Another benefit is the color itself, it’s really easy to see how well your seeds are spread out on the white background unlike the darker jute and coconut options.

The bamboo grow mats are really easy to cut to size. I used my quilting ruler and rotary cutter to make quick work of the large mats.

They are available in 10×20 mats or as a 10-inch by 100-foot roll. A ten-pack of 10×20 mats costs $21.93 which works out to be 27 centers per 5×5 tray and is the cheapest option by one penny.

The bamboo mat is supposed to have a high carrying capacity so you can water less but I accidentally fried one of the tests by leaving it on a heat mat overnight. The entire 1010 tray was on the same mat but the bamboo was the only one that dried out.

side view of hydroponically grown spicy salad mix microgreens showing the differences between Micromats, jute mats, coconut coir mats and bamboo grow mats
I accidentally left these on a heat mat overnight and the bamboo almost completely fried, it was able to almost recover

I watered it really well, turned off the heat mat and you can see how it made a bit of a comeback but it’s not perfect.
________
-- Tasks to perform --
(a) From the bamboo grow mat text, extract the passage from "Another benefit is" to "the large mats.".
(b) Translate this sentence from the bamboo grow mat text into Spanish: "The bamboo grow mats are really easy to cut to size."

-- Data below --
________
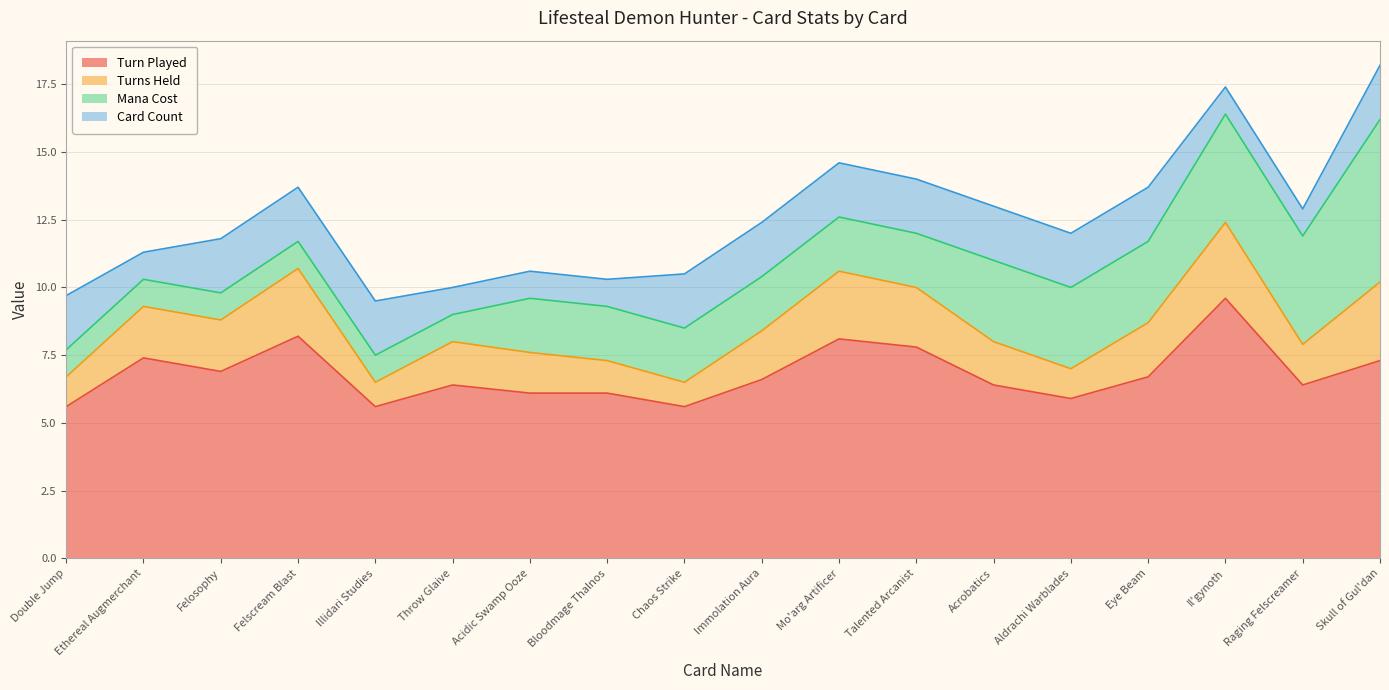

Which category has the lowest value in the Turns Held series?

Illidari Studies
________
-- Solved tasks --
(a)
Another benefit is the color itself, it’s really easy to see how well your seeds are spread out on the white background unlike the darker jute and coconut options.

The bamboo grow mats are really easy to cut to size. I used my quilting ruler and rotary cutter to make quick work of the large mats.

(b) Las esteras de cultivo de bambú son muy fáciles de cortar a la medida.